The entire or partial area of the aluminum radiator base can be replaced with copper material with better thermal conductivity to solve the problem of insufficient heat diffusion speed. This composite heat sink base uses copper to quickly conduct chip heat, while the fins are still made of aluminum, which can achieve both rapid thermal diffusion and cost-effectiveness.
Cold Spray technology is a highly innovative surface coating and additive manufacturing process that can be used to connect copper and aluminum and overcome problems related to bonding welding and brazing. The cold spraying process can deposit powder particles in a solid state on the surface of the substrate at temperatures far below the melting point of the material, thus avoiding common problems caused by high temperature, such as high-temperature oxidation, thermal stress, and micro phase transformation. Cold spraying is a powder based processing technology where micron sized powder particles are accelerated by supersonic compressed gas in the nozzle, causing high-speed powder particles to collide with the substrate, causing plastic deformation and bonding with the substrate. The CS process has a shorter production time and allows for flexible selection of large-scale or localized deposition construction.

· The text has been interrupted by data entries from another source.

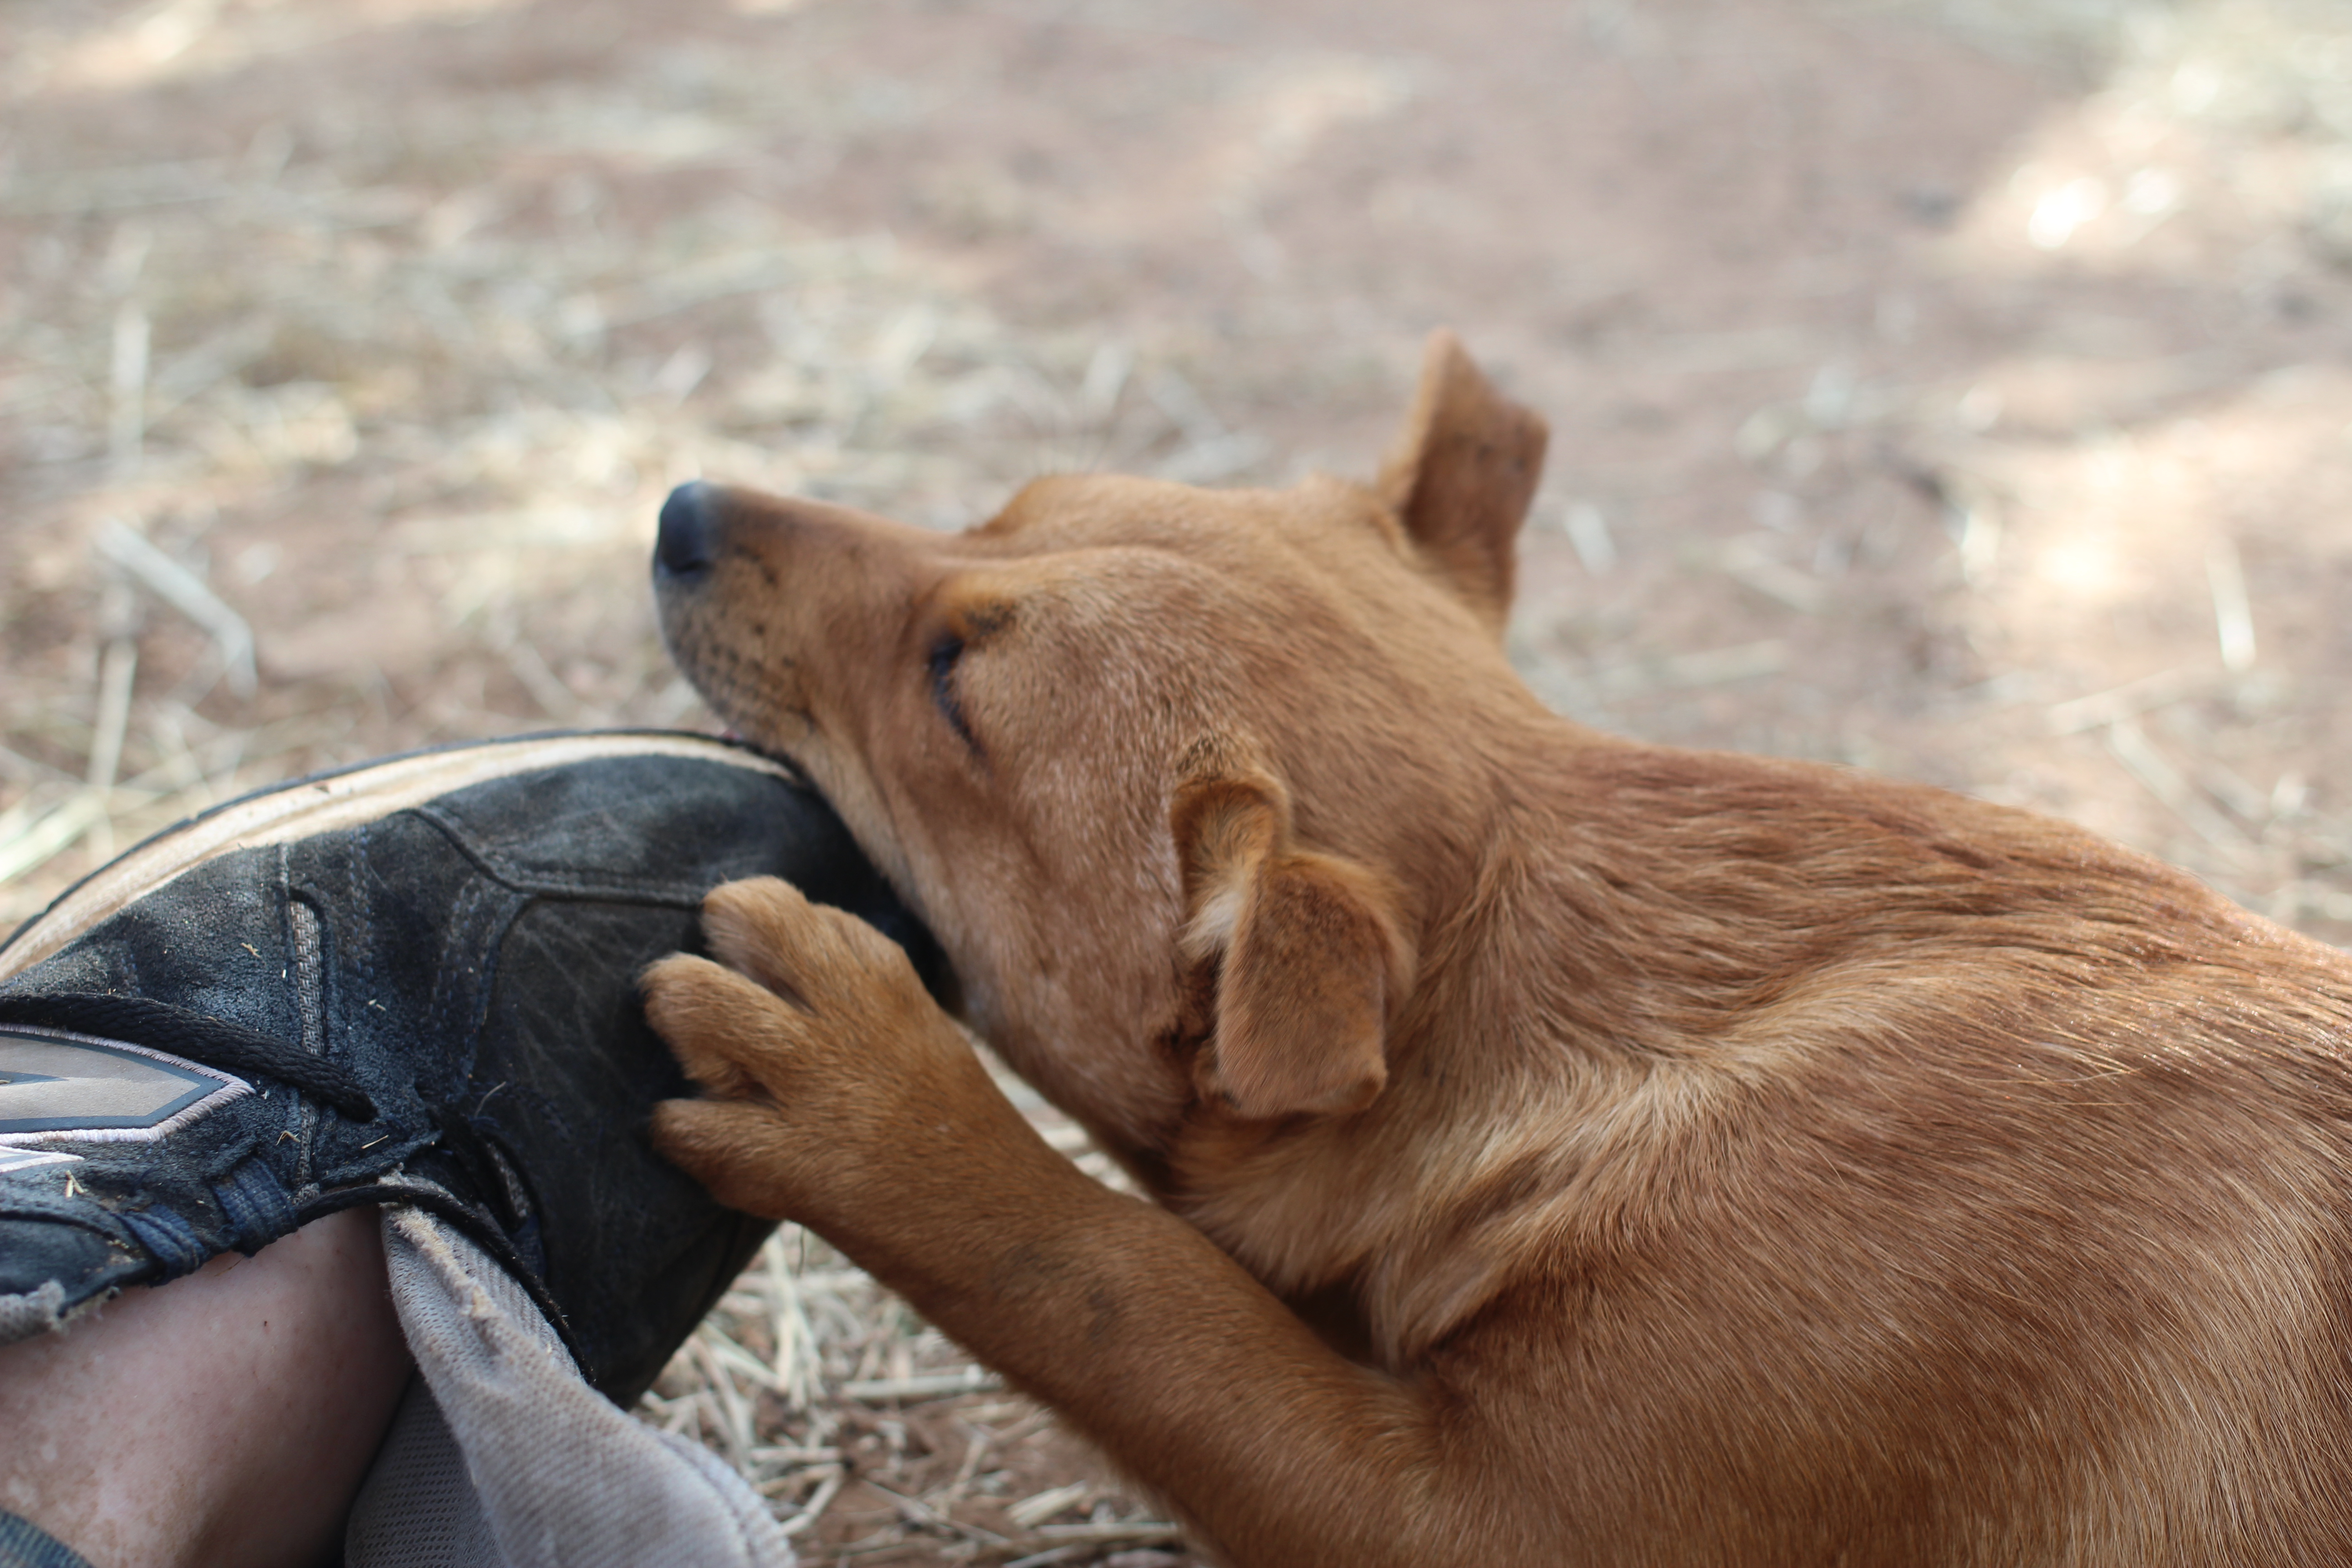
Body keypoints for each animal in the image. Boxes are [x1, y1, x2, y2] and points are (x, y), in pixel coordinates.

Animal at [635, 333, 2352, 1568]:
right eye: (985, 515)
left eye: (950, 686)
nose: (679, 510)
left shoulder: (1477, 1523)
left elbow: (1111, 1276)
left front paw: (880, 1106)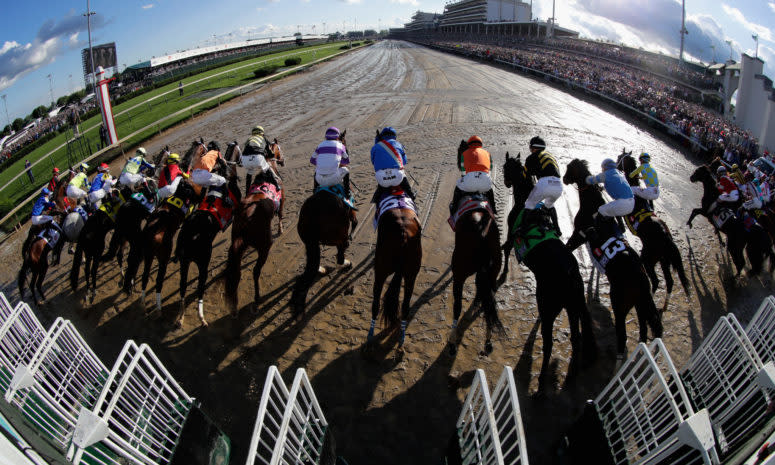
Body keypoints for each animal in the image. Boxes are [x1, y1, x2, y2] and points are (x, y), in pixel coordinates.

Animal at [292, 130, 360, 316]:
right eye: (346, 145)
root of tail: (312, 216)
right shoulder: (351, 215)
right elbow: (355, 223)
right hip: (338, 235)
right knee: (340, 256)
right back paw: (346, 263)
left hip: (310, 242)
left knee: (313, 262)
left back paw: (321, 269)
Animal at [366, 192, 422, 348]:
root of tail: (403, 235)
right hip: (411, 274)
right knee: (405, 307)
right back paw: (401, 341)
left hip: (381, 271)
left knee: (375, 304)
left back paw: (370, 337)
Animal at [500, 154, 596, 378]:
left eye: (505, 168)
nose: (506, 182)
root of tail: (570, 275)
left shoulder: (511, 236)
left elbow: (506, 249)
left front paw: (504, 271)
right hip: (573, 308)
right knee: (576, 339)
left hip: (548, 304)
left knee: (549, 343)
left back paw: (542, 377)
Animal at [560, 158, 664, 360]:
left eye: (569, 168)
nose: (564, 179)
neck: (592, 205)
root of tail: (642, 280)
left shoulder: (579, 235)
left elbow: (569, 247)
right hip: (640, 306)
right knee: (642, 331)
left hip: (619, 304)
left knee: (622, 335)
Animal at [620, 150, 692, 308]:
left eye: (619, 158)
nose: (616, 165)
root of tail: (667, 239)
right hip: (663, 261)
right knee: (669, 281)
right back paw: (664, 305)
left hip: (648, 259)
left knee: (656, 281)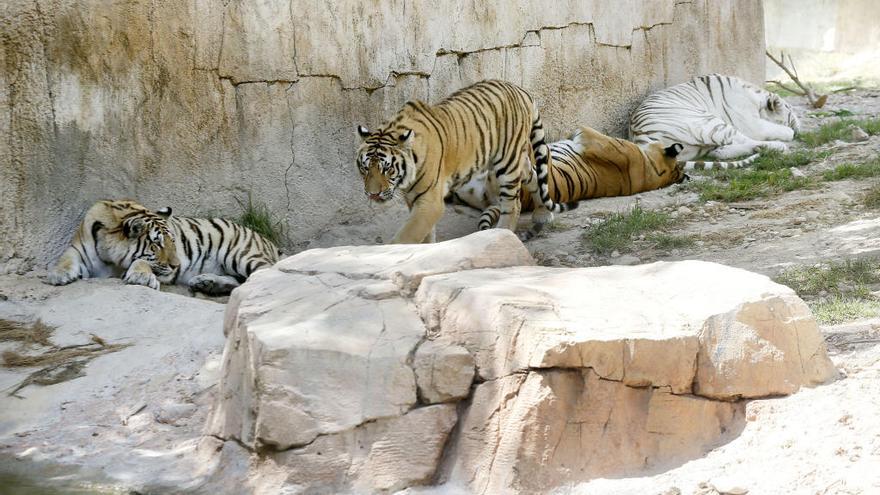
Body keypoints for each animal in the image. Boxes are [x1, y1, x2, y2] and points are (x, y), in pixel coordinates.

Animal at [46, 201, 278, 296]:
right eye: (157, 243)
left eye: (173, 241)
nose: (176, 265)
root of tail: (268, 241)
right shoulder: (79, 247)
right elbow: (66, 257)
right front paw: (59, 274)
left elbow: (141, 261)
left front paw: (141, 277)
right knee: (240, 281)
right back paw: (206, 283)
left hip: (241, 255)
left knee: (262, 275)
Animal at [354, 77, 580, 244]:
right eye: (365, 168)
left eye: (387, 169)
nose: (373, 195)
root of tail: (520, 89)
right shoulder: (414, 200)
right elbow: (425, 234)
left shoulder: (430, 200)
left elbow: (407, 236)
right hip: (515, 160)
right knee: (533, 174)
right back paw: (542, 214)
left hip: (507, 162)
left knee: (513, 203)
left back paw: (501, 234)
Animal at [628, 73, 800, 170]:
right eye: (791, 112)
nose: (800, 127)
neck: (755, 97)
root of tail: (640, 139)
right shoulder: (751, 124)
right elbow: (784, 131)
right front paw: (791, 132)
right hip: (708, 122)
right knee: (743, 140)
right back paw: (778, 146)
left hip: (693, 149)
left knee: (718, 152)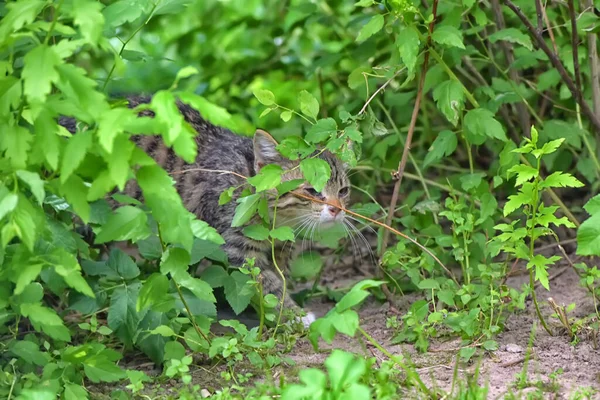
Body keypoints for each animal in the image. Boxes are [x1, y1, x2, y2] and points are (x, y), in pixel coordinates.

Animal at [58, 95, 350, 326]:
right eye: (311, 190)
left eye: (344, 191)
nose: (337, 210)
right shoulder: (235, 246)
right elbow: (267, 283)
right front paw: (291, 314)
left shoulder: (281, 247)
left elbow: (279, 277)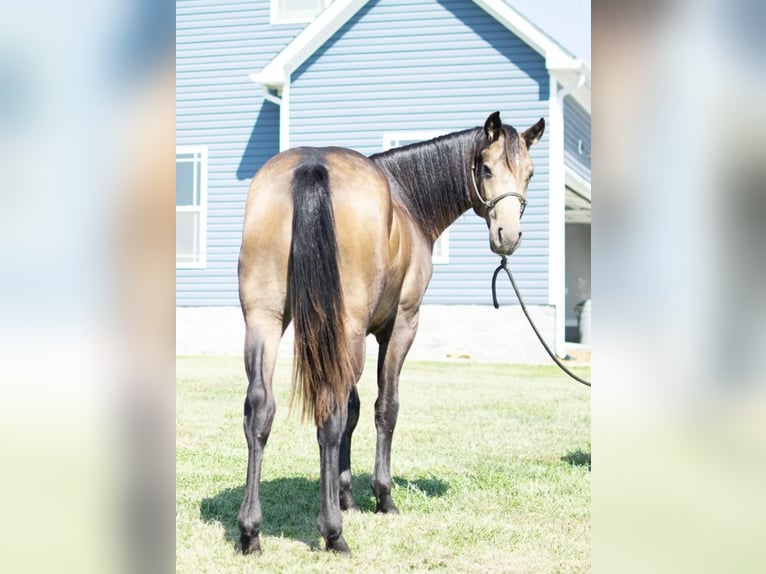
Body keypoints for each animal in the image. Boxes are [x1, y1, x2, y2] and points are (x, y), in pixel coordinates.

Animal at [237, 110, 544, 556]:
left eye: (530, 173)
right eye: (486, 168)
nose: (509, 235)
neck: (406, 199)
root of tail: (311, 165)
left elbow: (354, 409)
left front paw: (346, 495)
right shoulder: (400, 326)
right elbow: (385, 407)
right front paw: (382, 497)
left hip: (265, 319)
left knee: (261, 410)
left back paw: (250, 532)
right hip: (341, 327)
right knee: (328, 416)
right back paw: (333, 534)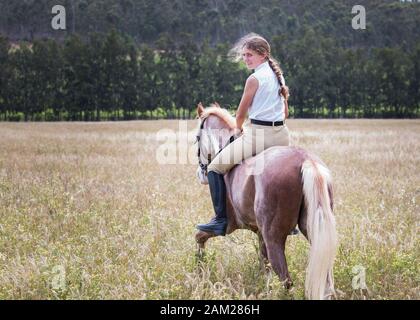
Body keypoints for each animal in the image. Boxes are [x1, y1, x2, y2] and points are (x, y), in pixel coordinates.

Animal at [194, 103, 338, 300]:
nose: (200, 175)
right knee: (326, 278)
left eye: (196, 138)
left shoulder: (231, 224)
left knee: (286, 280)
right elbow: (264, 266)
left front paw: (200, 267)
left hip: (274, 237)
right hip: (313, 229)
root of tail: (306, 160)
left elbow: (199, 236)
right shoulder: (259, 232)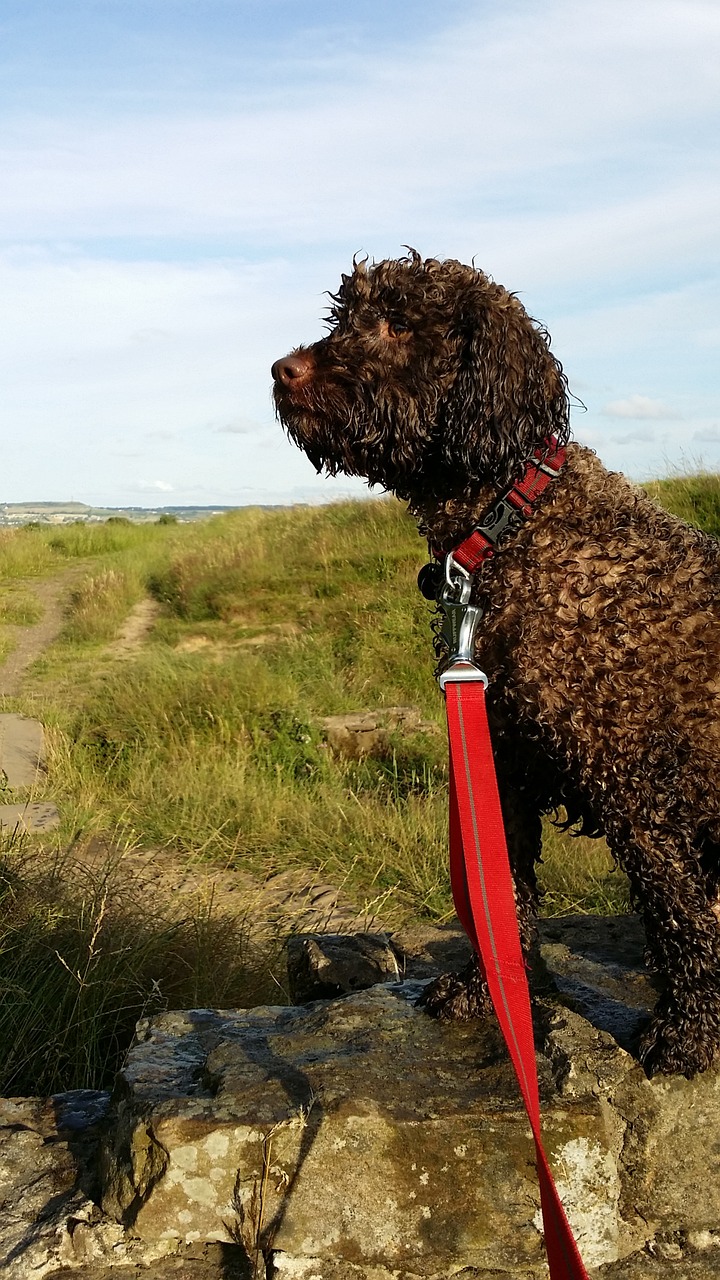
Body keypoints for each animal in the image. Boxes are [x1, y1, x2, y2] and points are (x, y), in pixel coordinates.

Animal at [271, 247, 717, 1070]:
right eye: (344, 314)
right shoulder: (501, 762)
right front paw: (490, 991)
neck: (511, 524)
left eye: (398, 322)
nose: (282, 370)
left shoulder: (636, 787)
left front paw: (687, 1033)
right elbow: (501, 889)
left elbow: (679, 917)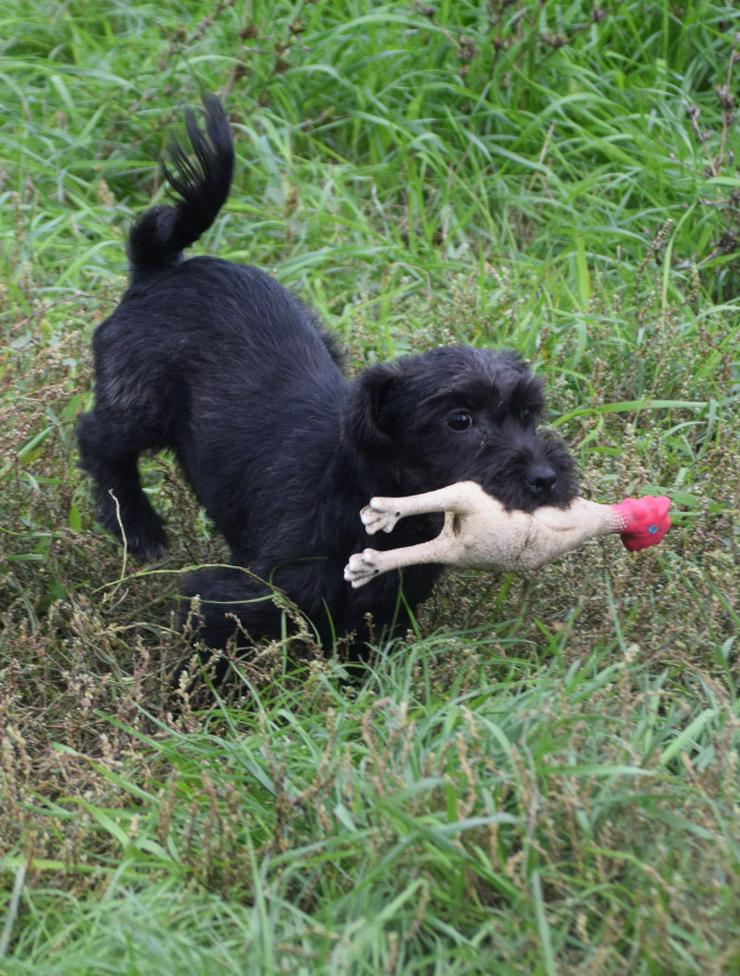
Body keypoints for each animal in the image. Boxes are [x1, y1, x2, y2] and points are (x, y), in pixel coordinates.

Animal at [79, 97, 580, 664]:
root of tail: (163, 267)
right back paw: (137, 526)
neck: (370, 493)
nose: (546, 478)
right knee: (97, 440)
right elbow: (214, 647)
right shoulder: (240, 593)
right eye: (459, 420)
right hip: (140, 400)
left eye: (528, 414)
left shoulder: (384, 606)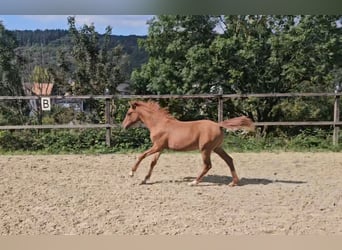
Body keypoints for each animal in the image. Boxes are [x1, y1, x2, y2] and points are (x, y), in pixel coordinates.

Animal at [122, 100, 254, 186]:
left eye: (129, 113)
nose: (123, 126)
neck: (159, 123)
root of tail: (218, 125)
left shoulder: (157, 146)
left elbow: (141, 155)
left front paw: (131, 173)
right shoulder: (160, 147)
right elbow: (153, 163)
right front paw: (144, 180)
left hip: (205, 149)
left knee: (208, 165)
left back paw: (194, 182)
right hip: (217, 148)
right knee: (229, 159)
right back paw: (233, 182)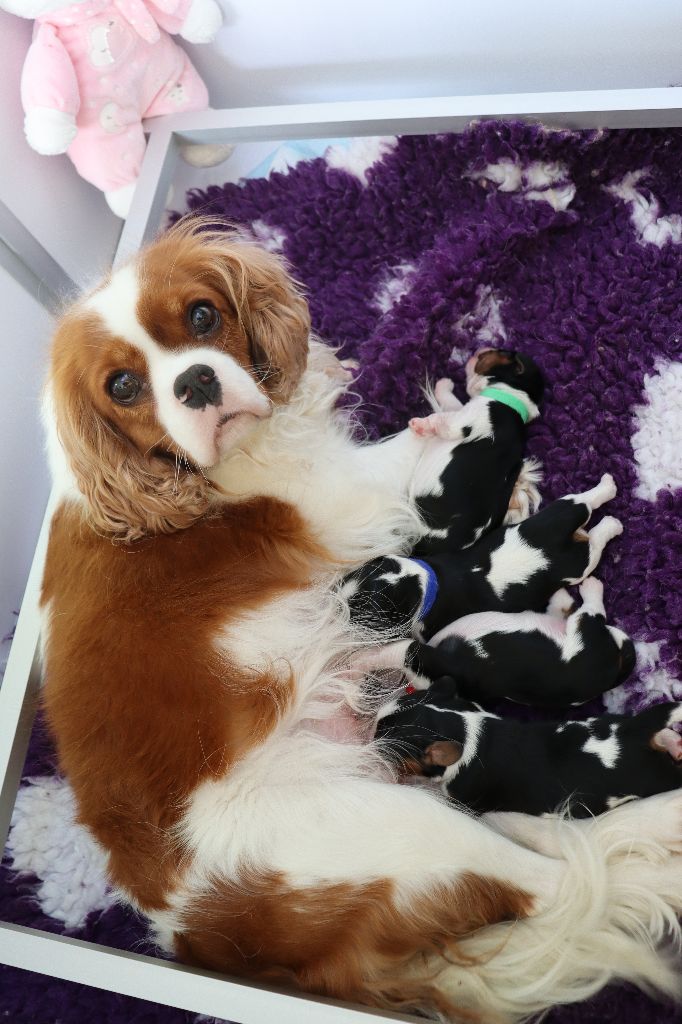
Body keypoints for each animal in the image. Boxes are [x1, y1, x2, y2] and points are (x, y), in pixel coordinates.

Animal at [374, 684, 679, 819]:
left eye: (385, 741)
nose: (369, 731)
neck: (465, 727)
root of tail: (636, 729)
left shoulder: (465, 801)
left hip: (655, 779)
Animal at [405, 346, 544, 557]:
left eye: (500, 351)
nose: (481, 348)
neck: (512, 398)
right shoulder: (461, 410)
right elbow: (451, 402)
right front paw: (444, 385)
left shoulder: (464, 421)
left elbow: (442, 421)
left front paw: (420, 424)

As is well known, heat sink performance is usually quantified based on thermal resistance values. Thermal resistance is a measure of the temperature at the top of the radiator above the ambient temperature for each unit of power dissipated by the radiator. The lower the thermal resistance value, the lower the temperature at the top of the fins in the same cooling environment, and the better the cooling performance of the radiator. The production cost of cold spray manufacturing composite radiators is slightly higher than that of aluminum radiators, but the weight and cost are lower than copper radiators. Adding a layer of copper to an aluminum radiator has a direct impact on production costs, but the benefit is that it will reduce the thermal resistance of the radiator by 48%.